Start of PASSAGE

Then Osborne & the Tory press kicked off the Prophets of Doom: Deficit Denier tour. It was a good strategy, as far as getting Labour out was concerned. But they hadn’t thought any further ahead than that. They have not a clue about how to rebuild the confidence they have crushed; every excuse they give for poor growth just worries people more. And today’s horrendous Autumn Statement will make it incredibly difficult to turn around people’s lack of confidence in their future prospects.
How can you inspire confidence from opposition when the Government has mastered to ability to cause fear & panic with their every economic pronouncement? That’s the challenge facing Labour. And if the two Eds can meet that challenge, then they will deserve a landslide victory in 2015.
😎
So far Labour have been in denial of how serious the state of the Economy actually is.
As Bill Shankly said: Its not just a matter of life an death; its more serious than that.
There have been a number of academic studies by economists of how long economies take to recover from financial crises – as opposed to industrial ones.
The average was around 10 years before full “normal” growth is seen again.
These studies are not new, and are well known to anyone who looks at how countries perform after crises.
It’s all very well and good talking economic rubbish to the great unwashed who know no better .. but until Labour tell it as it is to the economists/banks/bond holders .. then it will have zero economic credibility..

End of PASSAGE
Start of DATA EXTRACT

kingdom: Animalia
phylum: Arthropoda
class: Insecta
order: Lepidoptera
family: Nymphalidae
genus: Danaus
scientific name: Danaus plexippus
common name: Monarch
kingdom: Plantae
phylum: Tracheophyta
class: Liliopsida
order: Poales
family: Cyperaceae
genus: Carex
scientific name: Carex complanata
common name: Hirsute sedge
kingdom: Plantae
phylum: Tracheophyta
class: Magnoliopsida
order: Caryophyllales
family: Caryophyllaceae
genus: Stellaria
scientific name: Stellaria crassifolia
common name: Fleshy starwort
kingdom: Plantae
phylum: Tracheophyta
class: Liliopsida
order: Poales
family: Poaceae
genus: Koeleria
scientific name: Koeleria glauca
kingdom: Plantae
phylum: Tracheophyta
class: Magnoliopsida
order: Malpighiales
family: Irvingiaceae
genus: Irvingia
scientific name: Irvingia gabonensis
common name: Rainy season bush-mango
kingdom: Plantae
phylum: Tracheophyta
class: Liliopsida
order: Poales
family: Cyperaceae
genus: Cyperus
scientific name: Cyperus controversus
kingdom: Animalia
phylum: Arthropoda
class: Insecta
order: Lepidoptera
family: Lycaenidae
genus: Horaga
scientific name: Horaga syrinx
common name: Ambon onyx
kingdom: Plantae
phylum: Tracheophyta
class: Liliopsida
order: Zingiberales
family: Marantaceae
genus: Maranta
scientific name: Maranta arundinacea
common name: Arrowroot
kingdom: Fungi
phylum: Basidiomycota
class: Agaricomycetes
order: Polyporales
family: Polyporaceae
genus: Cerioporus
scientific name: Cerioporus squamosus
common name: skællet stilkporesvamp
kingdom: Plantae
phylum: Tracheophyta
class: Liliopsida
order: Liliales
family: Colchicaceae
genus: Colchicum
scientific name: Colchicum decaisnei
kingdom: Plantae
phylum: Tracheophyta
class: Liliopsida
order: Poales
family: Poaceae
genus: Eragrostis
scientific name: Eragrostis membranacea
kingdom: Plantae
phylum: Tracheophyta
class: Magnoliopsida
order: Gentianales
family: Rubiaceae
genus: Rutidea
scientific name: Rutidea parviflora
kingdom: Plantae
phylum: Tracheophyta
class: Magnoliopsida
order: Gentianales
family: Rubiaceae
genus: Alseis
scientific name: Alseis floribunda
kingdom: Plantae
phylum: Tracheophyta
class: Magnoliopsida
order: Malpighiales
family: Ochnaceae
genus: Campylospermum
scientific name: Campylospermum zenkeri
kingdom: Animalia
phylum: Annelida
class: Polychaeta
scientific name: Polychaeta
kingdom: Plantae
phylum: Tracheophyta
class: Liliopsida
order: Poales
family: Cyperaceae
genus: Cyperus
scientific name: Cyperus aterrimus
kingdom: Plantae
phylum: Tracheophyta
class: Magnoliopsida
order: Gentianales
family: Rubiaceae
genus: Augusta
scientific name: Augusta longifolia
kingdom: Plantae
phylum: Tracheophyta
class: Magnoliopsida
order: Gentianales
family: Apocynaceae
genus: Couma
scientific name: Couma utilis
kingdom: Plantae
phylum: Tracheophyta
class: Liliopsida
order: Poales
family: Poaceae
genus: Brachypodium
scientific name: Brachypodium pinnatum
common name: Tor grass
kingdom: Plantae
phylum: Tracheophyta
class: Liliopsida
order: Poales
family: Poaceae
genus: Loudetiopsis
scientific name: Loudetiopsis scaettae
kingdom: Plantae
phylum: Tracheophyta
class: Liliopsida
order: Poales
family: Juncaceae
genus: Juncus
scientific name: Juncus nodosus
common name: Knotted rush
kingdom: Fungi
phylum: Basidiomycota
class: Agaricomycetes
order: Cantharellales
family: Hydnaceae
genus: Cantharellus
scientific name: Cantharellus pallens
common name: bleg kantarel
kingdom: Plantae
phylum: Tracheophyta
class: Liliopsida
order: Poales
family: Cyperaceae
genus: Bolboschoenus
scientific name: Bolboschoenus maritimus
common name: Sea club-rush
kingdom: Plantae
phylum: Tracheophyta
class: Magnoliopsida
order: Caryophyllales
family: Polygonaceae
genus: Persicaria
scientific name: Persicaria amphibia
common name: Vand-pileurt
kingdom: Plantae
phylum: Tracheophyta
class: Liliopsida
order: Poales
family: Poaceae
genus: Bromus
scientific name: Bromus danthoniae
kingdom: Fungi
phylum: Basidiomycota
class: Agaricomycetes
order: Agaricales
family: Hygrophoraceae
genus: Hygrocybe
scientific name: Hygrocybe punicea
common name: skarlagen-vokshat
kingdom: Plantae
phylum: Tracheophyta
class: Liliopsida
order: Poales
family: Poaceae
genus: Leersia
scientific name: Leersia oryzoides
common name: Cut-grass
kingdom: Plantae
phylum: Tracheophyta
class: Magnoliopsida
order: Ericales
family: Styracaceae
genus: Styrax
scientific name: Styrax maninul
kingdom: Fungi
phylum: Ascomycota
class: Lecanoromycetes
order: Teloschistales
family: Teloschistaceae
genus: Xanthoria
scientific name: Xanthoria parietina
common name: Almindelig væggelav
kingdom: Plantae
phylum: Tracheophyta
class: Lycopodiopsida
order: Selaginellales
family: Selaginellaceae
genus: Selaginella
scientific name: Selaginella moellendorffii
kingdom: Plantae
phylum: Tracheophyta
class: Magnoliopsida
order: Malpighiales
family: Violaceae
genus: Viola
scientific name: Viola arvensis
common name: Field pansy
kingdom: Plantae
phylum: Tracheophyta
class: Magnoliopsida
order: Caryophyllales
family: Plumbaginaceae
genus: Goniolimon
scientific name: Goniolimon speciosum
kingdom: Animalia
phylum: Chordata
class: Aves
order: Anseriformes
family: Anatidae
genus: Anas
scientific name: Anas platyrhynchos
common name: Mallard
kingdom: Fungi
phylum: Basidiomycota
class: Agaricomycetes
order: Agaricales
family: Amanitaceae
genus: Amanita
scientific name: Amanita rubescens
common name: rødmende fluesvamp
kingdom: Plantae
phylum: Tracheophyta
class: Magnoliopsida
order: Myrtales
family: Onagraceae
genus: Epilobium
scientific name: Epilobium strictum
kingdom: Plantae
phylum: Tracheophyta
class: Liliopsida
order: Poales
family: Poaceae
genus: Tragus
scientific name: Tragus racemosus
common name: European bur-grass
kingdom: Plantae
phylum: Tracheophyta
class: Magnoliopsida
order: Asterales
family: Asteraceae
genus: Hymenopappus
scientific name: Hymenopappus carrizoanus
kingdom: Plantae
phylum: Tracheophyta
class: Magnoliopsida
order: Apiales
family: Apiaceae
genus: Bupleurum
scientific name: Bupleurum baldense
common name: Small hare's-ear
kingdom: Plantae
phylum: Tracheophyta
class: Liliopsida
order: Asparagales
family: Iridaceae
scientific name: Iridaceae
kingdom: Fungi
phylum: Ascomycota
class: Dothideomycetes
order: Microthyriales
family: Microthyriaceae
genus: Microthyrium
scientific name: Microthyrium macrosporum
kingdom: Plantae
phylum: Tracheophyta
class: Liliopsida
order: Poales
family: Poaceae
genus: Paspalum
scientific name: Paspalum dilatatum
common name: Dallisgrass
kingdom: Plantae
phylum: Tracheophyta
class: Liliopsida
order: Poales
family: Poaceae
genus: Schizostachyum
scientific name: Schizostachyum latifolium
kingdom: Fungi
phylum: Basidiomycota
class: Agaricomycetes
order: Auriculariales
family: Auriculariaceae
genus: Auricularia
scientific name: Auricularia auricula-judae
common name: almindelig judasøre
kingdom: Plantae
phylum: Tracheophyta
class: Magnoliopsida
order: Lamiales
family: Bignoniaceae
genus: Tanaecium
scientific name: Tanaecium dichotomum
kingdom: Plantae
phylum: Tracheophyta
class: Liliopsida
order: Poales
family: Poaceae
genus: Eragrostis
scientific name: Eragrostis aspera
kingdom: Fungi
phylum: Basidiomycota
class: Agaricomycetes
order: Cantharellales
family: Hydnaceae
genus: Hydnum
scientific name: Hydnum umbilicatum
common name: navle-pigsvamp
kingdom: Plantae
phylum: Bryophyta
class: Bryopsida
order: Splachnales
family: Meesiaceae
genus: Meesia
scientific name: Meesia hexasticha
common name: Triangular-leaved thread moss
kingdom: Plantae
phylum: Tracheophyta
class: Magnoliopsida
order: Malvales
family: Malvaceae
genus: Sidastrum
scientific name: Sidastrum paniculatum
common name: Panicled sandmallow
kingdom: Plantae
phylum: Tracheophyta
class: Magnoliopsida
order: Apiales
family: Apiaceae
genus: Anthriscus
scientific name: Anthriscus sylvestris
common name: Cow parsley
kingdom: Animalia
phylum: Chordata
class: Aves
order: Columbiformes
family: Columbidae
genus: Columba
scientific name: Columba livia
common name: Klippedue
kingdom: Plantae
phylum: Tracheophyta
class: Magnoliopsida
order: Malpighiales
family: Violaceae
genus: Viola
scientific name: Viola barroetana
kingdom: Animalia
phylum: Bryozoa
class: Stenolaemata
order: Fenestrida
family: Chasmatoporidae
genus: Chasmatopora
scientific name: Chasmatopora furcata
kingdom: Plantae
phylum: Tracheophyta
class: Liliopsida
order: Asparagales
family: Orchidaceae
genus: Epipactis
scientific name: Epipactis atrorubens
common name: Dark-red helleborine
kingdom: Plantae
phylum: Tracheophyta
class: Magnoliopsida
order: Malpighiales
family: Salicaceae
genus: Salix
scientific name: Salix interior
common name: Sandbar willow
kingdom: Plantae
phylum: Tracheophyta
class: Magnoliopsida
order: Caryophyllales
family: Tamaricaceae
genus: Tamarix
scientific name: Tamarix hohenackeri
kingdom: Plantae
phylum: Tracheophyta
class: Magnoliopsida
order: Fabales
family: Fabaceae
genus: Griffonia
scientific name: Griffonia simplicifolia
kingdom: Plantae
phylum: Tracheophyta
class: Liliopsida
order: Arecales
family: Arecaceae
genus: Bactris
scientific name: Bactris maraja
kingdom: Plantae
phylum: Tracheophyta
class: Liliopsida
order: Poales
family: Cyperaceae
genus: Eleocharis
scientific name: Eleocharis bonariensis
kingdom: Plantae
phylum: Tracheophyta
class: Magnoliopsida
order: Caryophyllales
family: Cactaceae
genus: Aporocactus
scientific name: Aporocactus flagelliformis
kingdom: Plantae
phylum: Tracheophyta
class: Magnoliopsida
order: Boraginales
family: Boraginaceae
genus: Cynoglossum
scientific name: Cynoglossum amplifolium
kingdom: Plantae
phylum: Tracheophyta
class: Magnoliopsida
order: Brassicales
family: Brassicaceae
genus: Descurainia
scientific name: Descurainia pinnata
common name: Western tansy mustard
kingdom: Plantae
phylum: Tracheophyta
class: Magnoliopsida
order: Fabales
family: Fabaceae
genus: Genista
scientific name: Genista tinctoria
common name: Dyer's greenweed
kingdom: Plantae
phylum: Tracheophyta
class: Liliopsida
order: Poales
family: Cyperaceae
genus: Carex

End of DATA EXTRACT

● WORK TO COMPLETE:
1. Repeat everything in the passage on Labour and the economy from "As Bill Shankly" down to "zero economic credibility..".
2. Carry on the passage on Labour and the economy from its last sentence.

● SET OF ANSWERS:
1.
As Bill Shankly said: Its not just a matter of life an death; its more serious than that.
There have been a number of academic studies by economists of how long economies take to recover from financial crises – as opposed to industrial ones.
The average was around 10 years before full “normal” growth is seen again.
These studies are not new, and are well known to anyone who looks at how countries perform after crises.
It’s all very well and good talking economic rubbish to the great unwashed who know no better .. but until Labour tell it as it is to the economists/banks/bond holders .. then it will have zero economic credibility..

2.
UK gilt yields are currently as low as German ones – only because the Coalition’s austerity program has credibility. Conversely Labour’s are not. And frankly whilst Ed Balls is Shadow Chancellor – or renounces all his and Gordon Brown’s work as WRONG.. – Labour will have zero economic credibility.
Anyone who looks at the sums knows state funded civil servants’ pensions are unsustainable, the benefits system is unsustainable and the UK has far too much red tape.
Period.
Thats at least 2 GEs away. Has Labour the vision to plan ahead and the stamina and can it sustain languishing in oppo that long, or by some fluke suddenly find itself back in power again, and what would it do. Its going to be a long hard slog, and a lower standard of living for all of us.
The fundamental reason I could not bring myself to vote Labour at the last GE is that I was afraid of Mr Balls being appointed Chancellor of the Exchequer. Mr Darling would have been acceptable, but I was (and am) convinced that he would not have survived in the post following a Labour GE win.
Kudos to you for your efforts to rehabilitate Mr Balls, but with this voter, at least, you will need a lot more co-operation from Mr Balls himself before you succeed.
On a more positive note, it does seem to me that people in general are beginning to accept that we are in difficult financial & economic circumstances. With wider acceptance of the difficulties, there is likely to be more constructive thinking about how to deal with those difficulties. Then, I think, there will be more acceptance that “we are where we are” and less focus on “who’s to blame”.
We returned to government in 1997 because the Tories had become such a rabble. Not because of what we were saying.